TRECHO CITADO:
──────────────────────────────

Seis meses atrás afirmamos em Nota política que no terceiro mandato o governo Lula seguia refém do Centrão e desde a transição (final de 2022) já buscava pactuar com o Congresso mesmo trazendo derrotas e a visível disputa política permanente. Já identificávamos que a esquerda eleitoral e a Frente Ampla não buscavam desenvolver enfrentamentos com a direita e a extrema-direita, nem mesmo no marco institucional.
Essas políticas ampliaram-se no segundo semestre e, ao completar um ano, o governo de Lula confirma uma política de Frente “Amplíssima”, especialmente com a cessão de mais pastas ministeriais aos partidos tidos de centro (PP, Republicanos, PSD, etc.) que compõem o Centrão.

──────────────────────────────

DADOS DE ENTRADA:
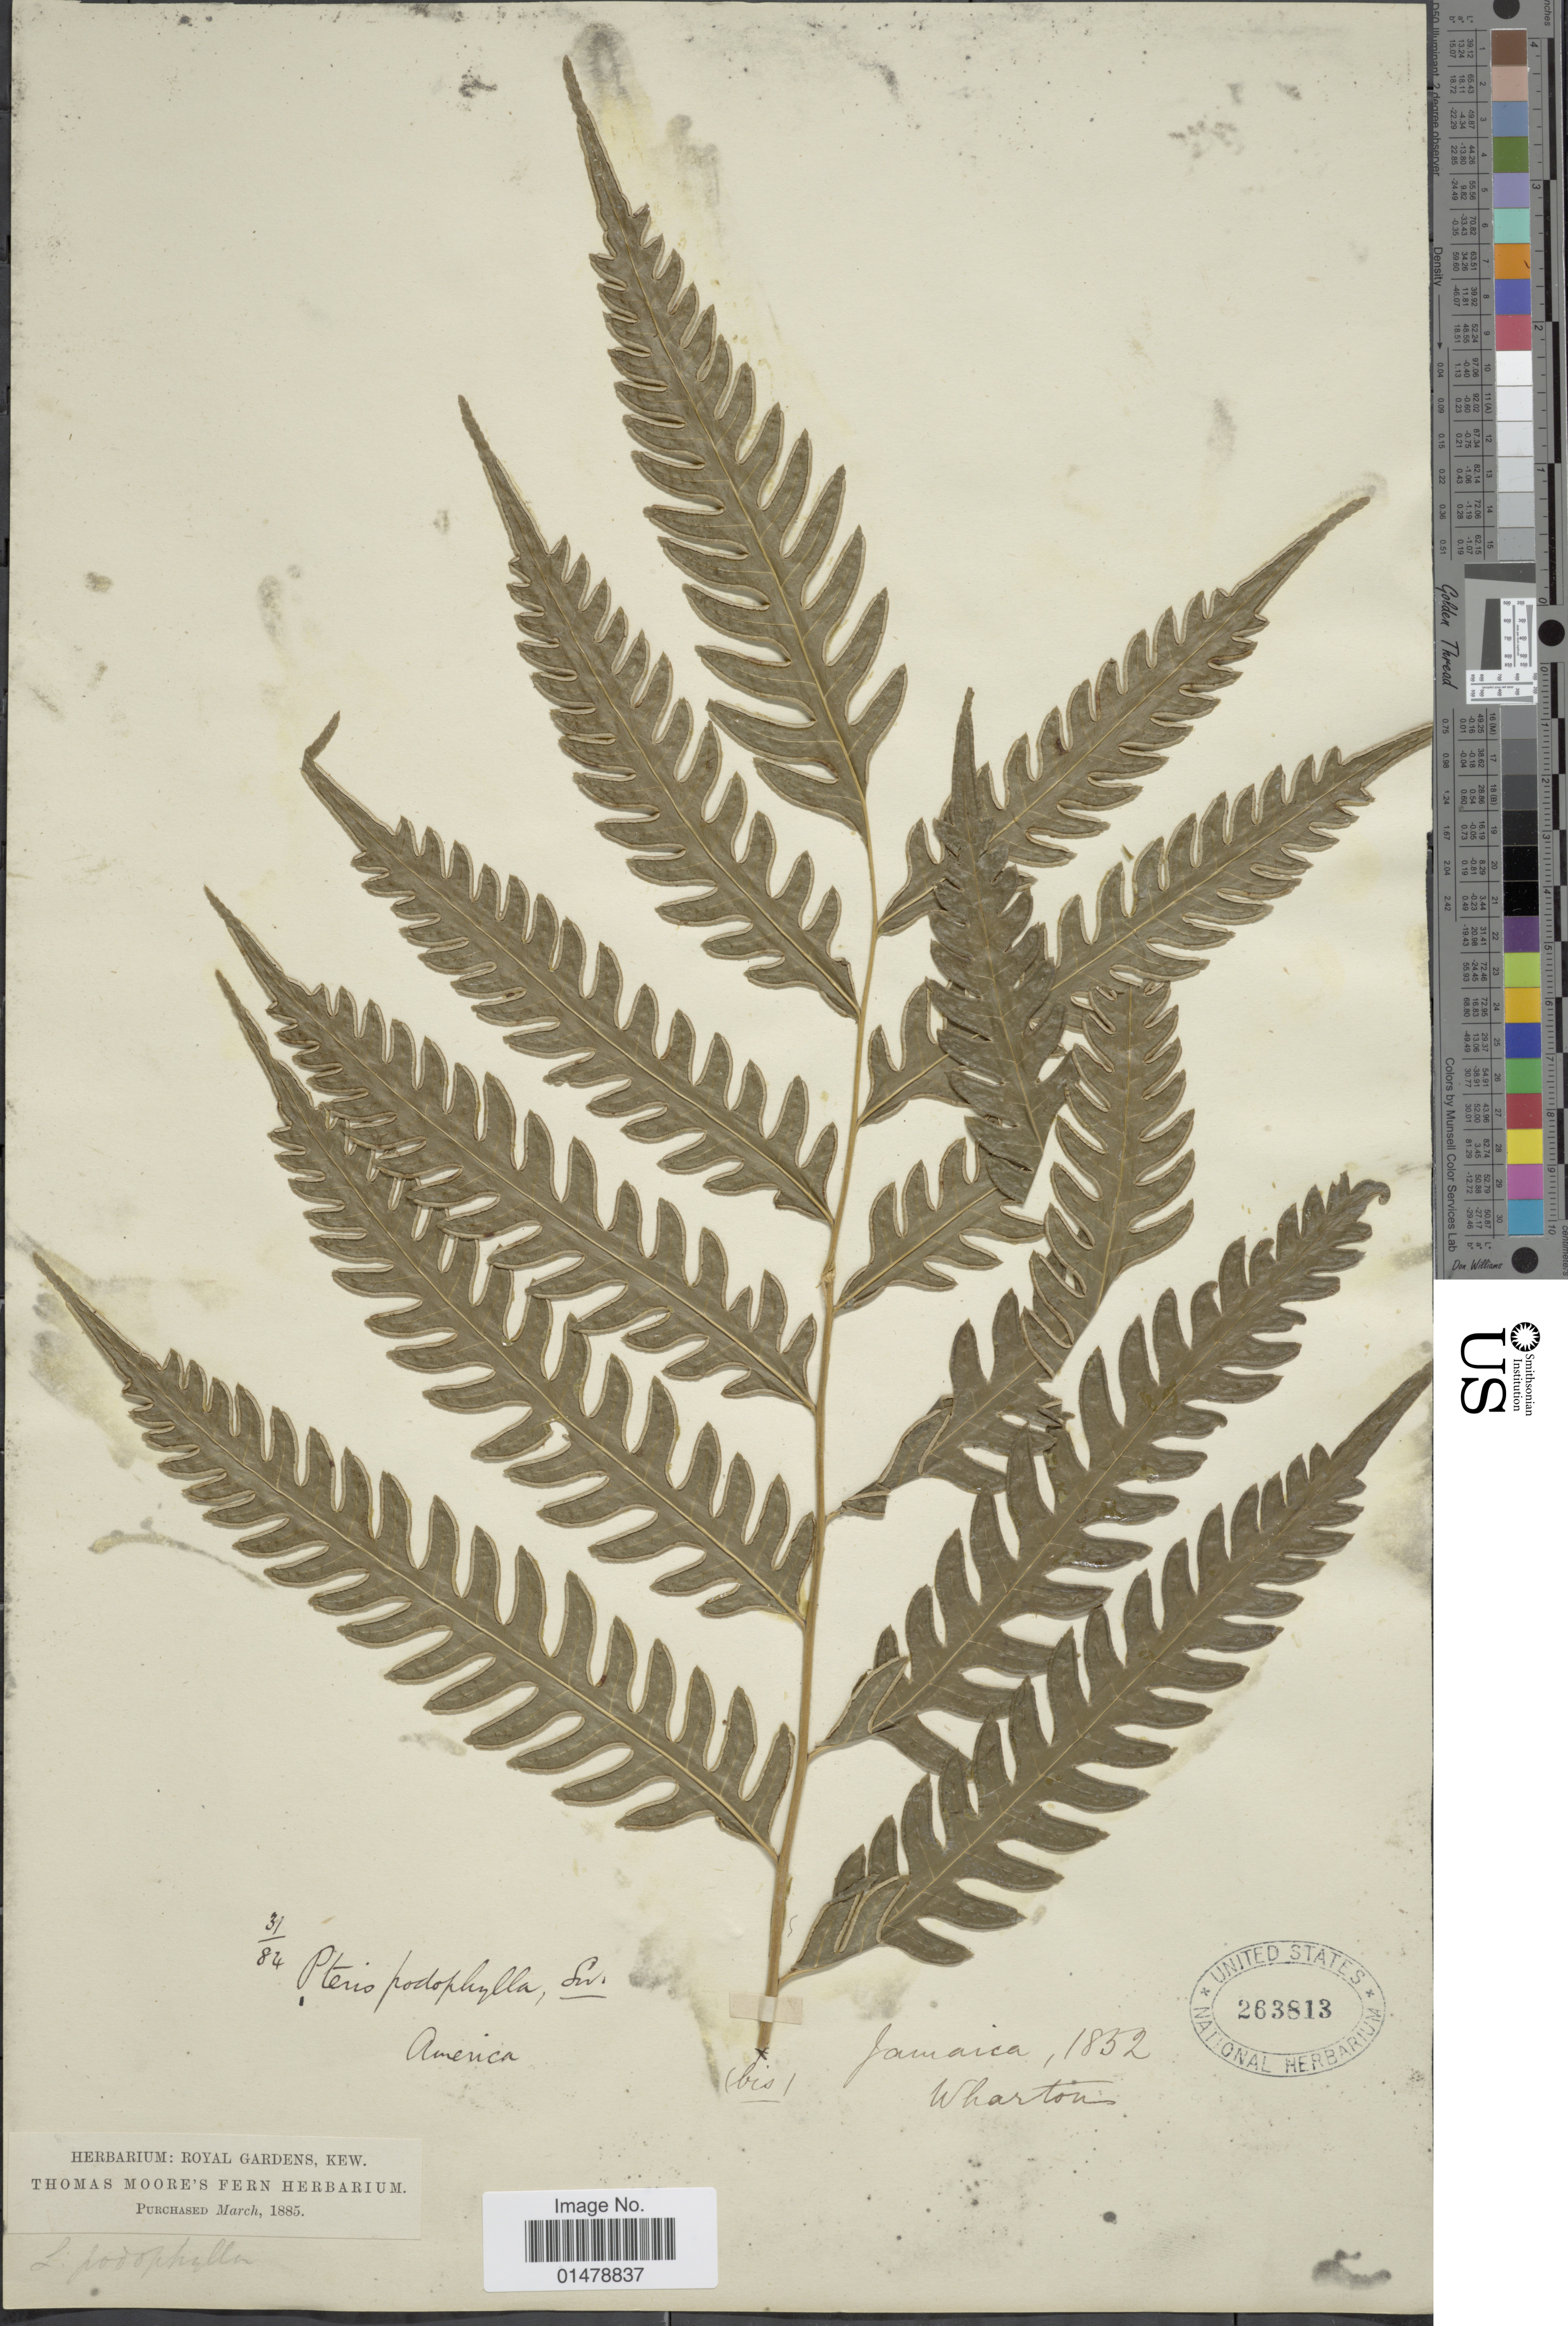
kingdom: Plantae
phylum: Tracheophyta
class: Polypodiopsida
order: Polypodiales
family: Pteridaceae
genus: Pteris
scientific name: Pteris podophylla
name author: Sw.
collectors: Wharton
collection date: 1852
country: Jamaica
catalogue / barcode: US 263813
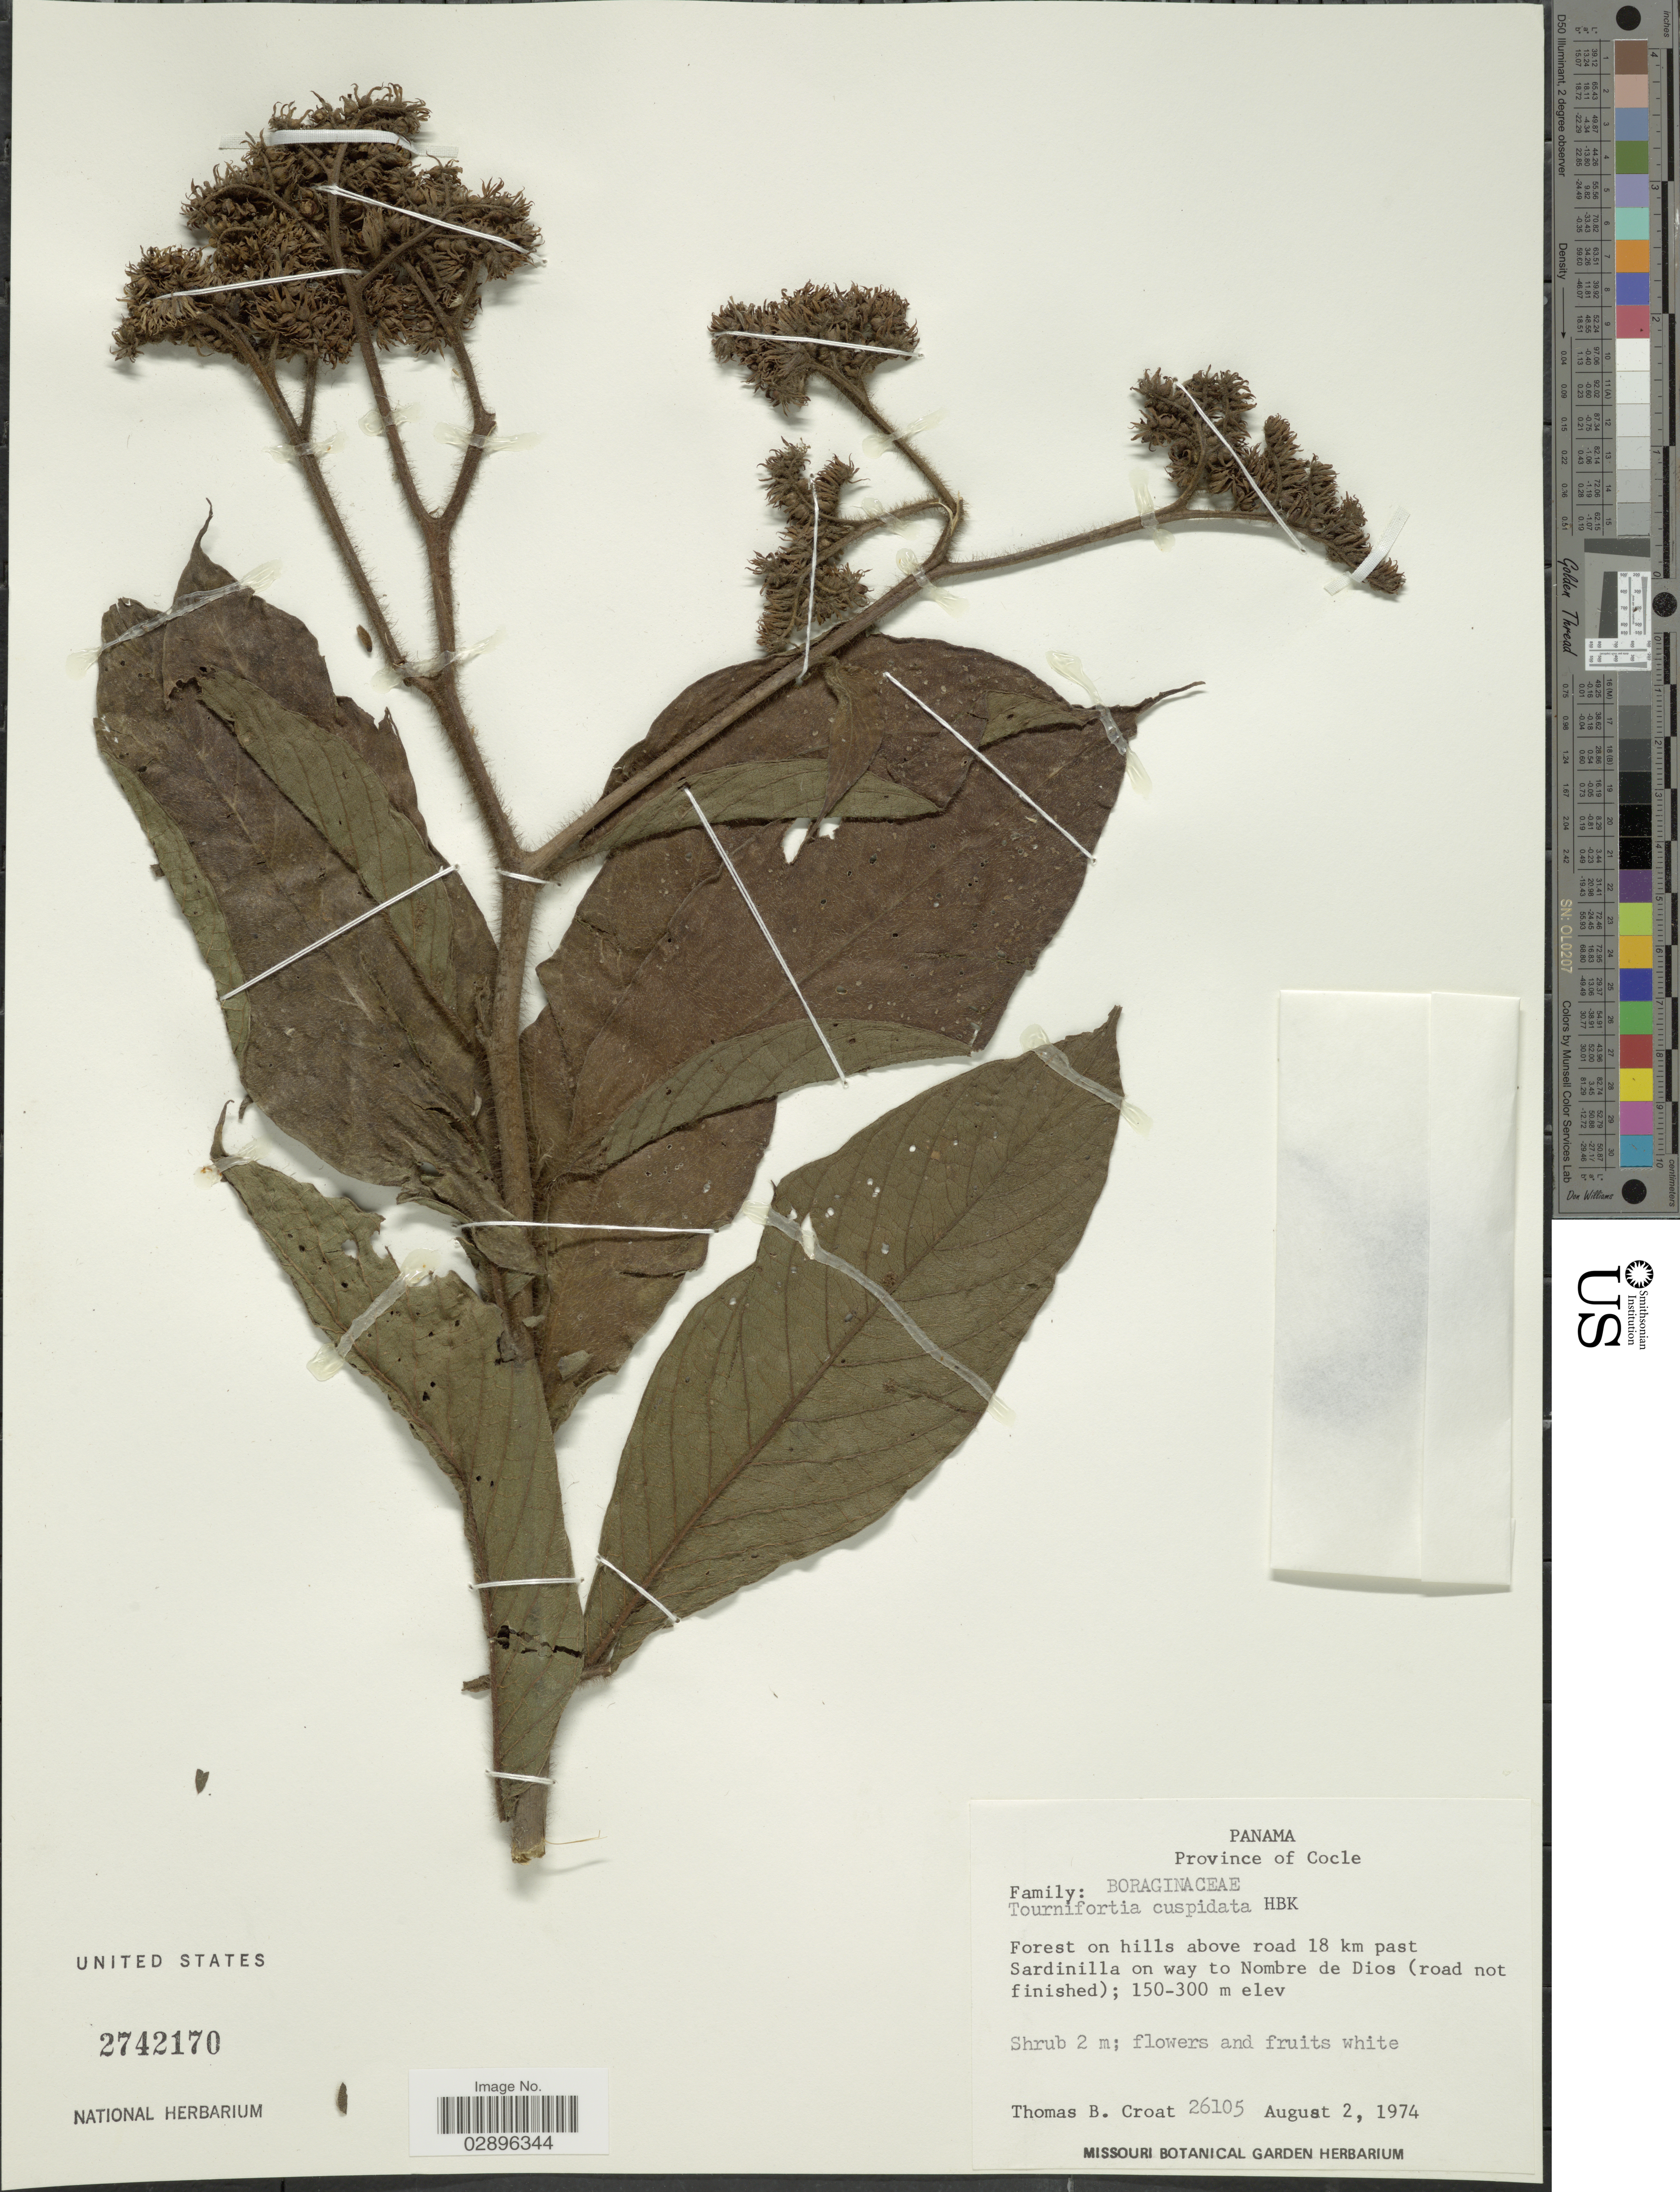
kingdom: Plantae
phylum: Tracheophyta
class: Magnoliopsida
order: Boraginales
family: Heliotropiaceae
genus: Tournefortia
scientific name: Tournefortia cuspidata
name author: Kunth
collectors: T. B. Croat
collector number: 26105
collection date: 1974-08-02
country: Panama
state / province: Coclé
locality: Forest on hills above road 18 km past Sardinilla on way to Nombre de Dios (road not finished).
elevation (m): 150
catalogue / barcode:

──────────────────────────────

ATIVIDADES PROPOSTAS:
**1)** Responda com base no trecho sobre o governo Lula:
(a) Há quanto tempo foi publicada a Nota política mencionada no início?
(b) Desde quando o governo já buscava pactuar com o Congresso?
(c) Quais partidos tidos de centro aparecem entre parênteses?
**2)** Copie sem nenhuma alteração a parte da listagem que começa na linha que contém "class: Magnoliopsida" e vai até o fim da listagem, incluindo as duas extremidades.

RESPOSTAS POR ATIVIDADE:
**1)**
(a) Seis meses atrás.
(b) Desde a transição, no final de 2022.
(c) PP, Republicanos e PSD.

**2)**
class: Magnoliopsida
order: Boraginales
family: Heliotropiaceae
genus: Tournefortia
scientific name: Tournefortia cuspidata
name author: Kunth
collectors: T. B. Croat
collector number: 26105
collection date: 1974-08-02
country: Panama
state / province: Coclé
locality: Forest on hills above road 18 km past Sardinilla on way to Nombre de Dios (road not finished).
elevation (m): 150
catalogue / barcode:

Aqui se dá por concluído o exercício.